Sigmund Sommer (June 19, 1916 – April 30, 1979) was a Brooklyn, New York building contractor, philanthropist, and racehorse owner of Sham, the horse that placed second to Secretariat in two legs of the 1973 U.S. Triple Crown series. At the time of Sommer's death at 62 in 1979, his estate was valued at almost $1 billion.

Biography
Sigmund Sommer came from a family that had dealt in real estate since 1885. He built up his real estate business in the 1930s and 40s by building small apartment buildings in Brooklyn and single family homes in northern New Jersey. By the 1970s, Sommer had expanded his real estate holdings to include shopping malls and commercial and residential properties in and around the metropolitan New York City area.

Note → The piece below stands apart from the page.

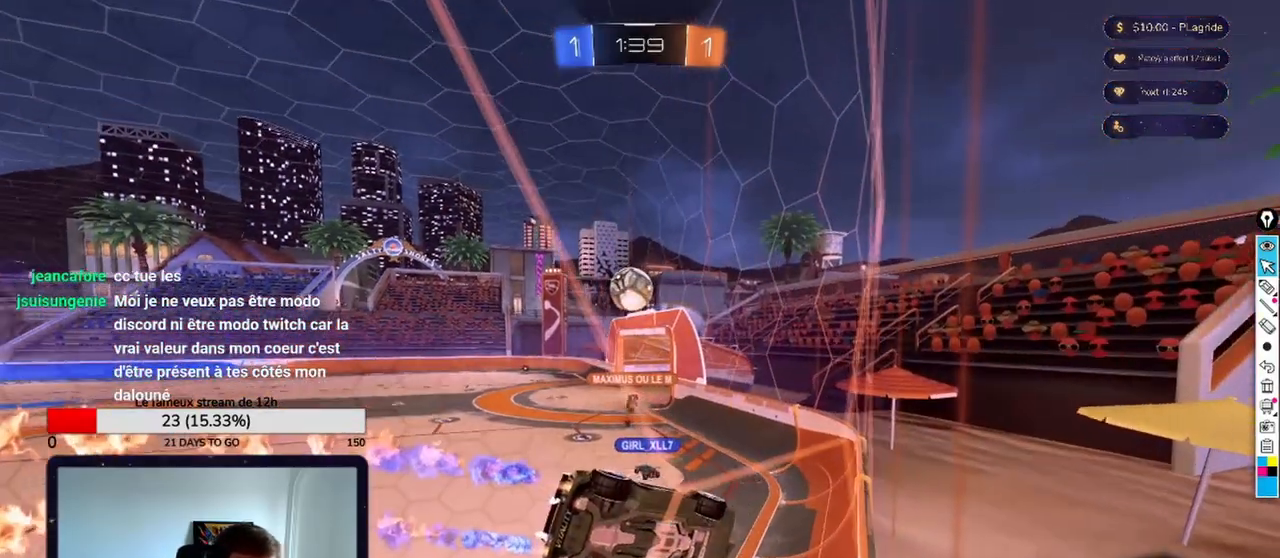
{"buttons": [], "left_stick": "center", "right_stick": "center", "events": []}
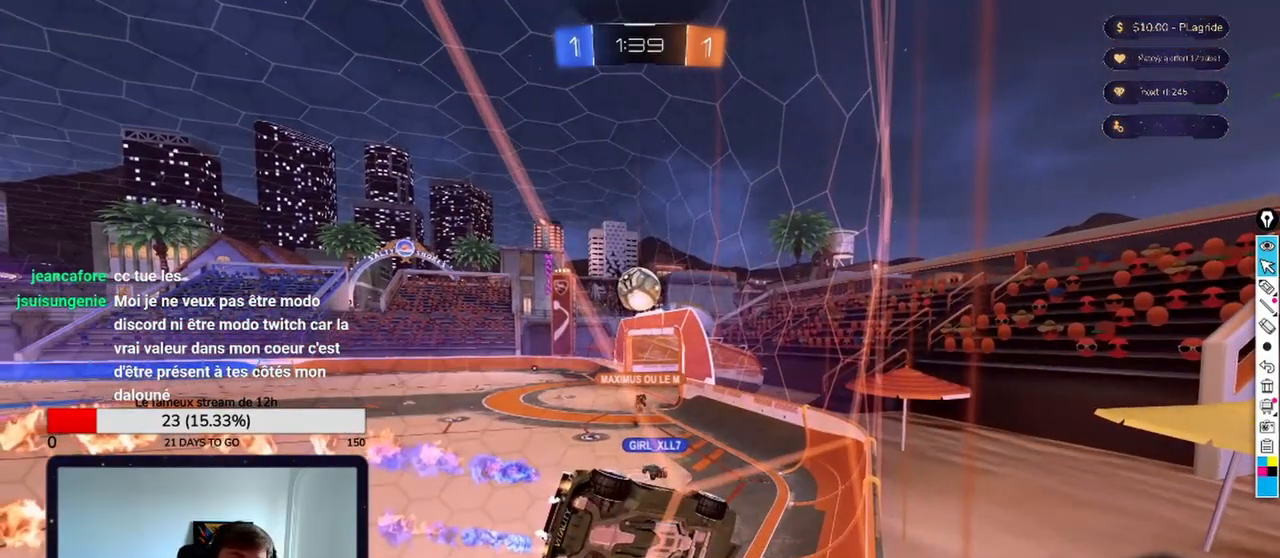
{"buttons": [], "left_stick": "center", "right_stick": "center", "events": [[125, "A", "down"], [250, "A", "up"]]}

Thoroughbred Racehorse Owner
In the 1960s, Sommer purchased his first race horse, and along with his wife, Viola, oversaw one of the most successful thoroughbred racing stables through the 70s. The stable was among the leading money earners for ten consecutive years, earning over $1.5 million in 1971, a record, and beating that amount in 1972. At the time the Sommers owned 40 horses who ran under the stable's green and gold colors.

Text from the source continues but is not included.